How I wanted to be like them: to be sure. In fact, I wanted it so fiercely that, at first, I pretended to be a believer. But the pretense gnawed at me like a dog chomping at the morrow in a shank of bone. To this day, those doubts were more psychologically painful to me than anything I have ever experienced. My disbelief was excruciating, but to be a pretender was even more agonizing.
The more I studied, the more my dwindling faith became shrouded in doubt. During those days of incredulity, my believing friends and family would say, “Allen, don’t make it so complicated. Just take it on faith. Besides, the Bible says it’s so, and the Bible is the infallible word of God.”
Really?
So, I poured over the scriptures, only to be assaulted with more doubts. The words and deeds of Jesus Christ were not so much reassuring as they were troubling, even frightening. The qualities I saw in the Gospels did not draw me into the fold; they scared the hell out of me. For example:
- Christ’s jealousy: “If anyone comes to me and does not hate his own father and mother and wife and children and brothers and sisters, yes, and even his own life, he cannot be my disciple.” (Luke 14:25)
- Christ’s vindictiveness: “And you, Capernaum, will you be exalted to heaven? You shall be brought down to Hades.” (Luke 10:15)
- Christ’s sadism: “The Son of man will send his angles, and they will gather out of his kingdom all causes of sin and all evildoers, and throw them into the furnace of fire; there men will weep and gnash their teeth.” (Matthew 13:41-42)
- Christ’s curious curse: The next day as they were leaving Bethany, Jesus was hungry. Seeing in the distance a fig tree in leaf, he went to find out if it had any fruit. When he reached it, he found nothing but leaves, because it was not the season for figs. Then he said to the tree, “May no one ever eat fruit from you again.” And his disciples heard him say it. (Mark 11:12-14)
Increasingly, the loving God my family of believers exalted did not seem at all loving. Scripture might be a political manifesto, I decided, but certainly not the infallible word of a God who loved me beyond all comprehension.

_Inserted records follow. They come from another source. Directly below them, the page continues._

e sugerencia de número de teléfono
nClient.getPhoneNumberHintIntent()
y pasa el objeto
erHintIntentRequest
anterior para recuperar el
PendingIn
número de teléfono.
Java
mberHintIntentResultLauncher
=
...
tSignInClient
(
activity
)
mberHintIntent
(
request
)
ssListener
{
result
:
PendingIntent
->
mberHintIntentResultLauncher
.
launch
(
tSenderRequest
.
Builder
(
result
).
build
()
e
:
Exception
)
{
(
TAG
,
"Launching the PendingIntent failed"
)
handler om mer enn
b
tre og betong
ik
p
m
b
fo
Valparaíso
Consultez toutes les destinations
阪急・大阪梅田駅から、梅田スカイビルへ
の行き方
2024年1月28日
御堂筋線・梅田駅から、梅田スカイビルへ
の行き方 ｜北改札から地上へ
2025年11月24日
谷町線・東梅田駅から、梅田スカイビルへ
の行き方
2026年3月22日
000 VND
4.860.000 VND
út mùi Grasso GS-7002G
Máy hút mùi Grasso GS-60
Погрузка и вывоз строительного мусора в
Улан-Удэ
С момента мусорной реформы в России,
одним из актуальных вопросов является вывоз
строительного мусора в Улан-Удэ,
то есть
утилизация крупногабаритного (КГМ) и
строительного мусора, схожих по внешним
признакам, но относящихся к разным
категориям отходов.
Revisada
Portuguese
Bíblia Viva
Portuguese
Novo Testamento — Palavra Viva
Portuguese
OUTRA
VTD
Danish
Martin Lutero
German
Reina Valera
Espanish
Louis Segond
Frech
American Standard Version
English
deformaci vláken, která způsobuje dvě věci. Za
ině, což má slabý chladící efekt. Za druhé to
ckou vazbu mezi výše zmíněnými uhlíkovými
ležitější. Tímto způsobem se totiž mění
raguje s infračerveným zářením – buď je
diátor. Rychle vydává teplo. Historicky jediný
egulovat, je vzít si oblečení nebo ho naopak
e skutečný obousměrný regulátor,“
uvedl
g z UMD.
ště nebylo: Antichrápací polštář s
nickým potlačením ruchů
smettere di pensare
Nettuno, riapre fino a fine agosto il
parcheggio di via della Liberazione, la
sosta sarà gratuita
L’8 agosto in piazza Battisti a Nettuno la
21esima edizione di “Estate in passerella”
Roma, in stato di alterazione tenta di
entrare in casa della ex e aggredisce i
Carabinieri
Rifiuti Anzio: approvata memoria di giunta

Because I wanted to get it right—or as right as I could—my doubts led me to a scholarly study of the gospels and the historical Jesus Christ. Books that were particularly helpful included Misquoting Jesus by Bart D. Ehrman, When Jesus Became God, by Richard E. Rubenstein, Zealot by Reza Aslan, and The Five Gospels by Robert W. Funk. Regarding Mormonism, the book that was most insightful—although, not surprisingly, reviled by the church—was entitled No Man Knows My History: The Life of Joseph Smith by the historian, Fawn M. Brodie. All of these books taught me there were too many discrepancies, too many questionable motives, and too many political schemes to warrant unequivocal devotion.
I will always be a doubter—in fact, I’m proud of that propensity—for it is through the careful examination of my doubts that I arrive closer to the truth.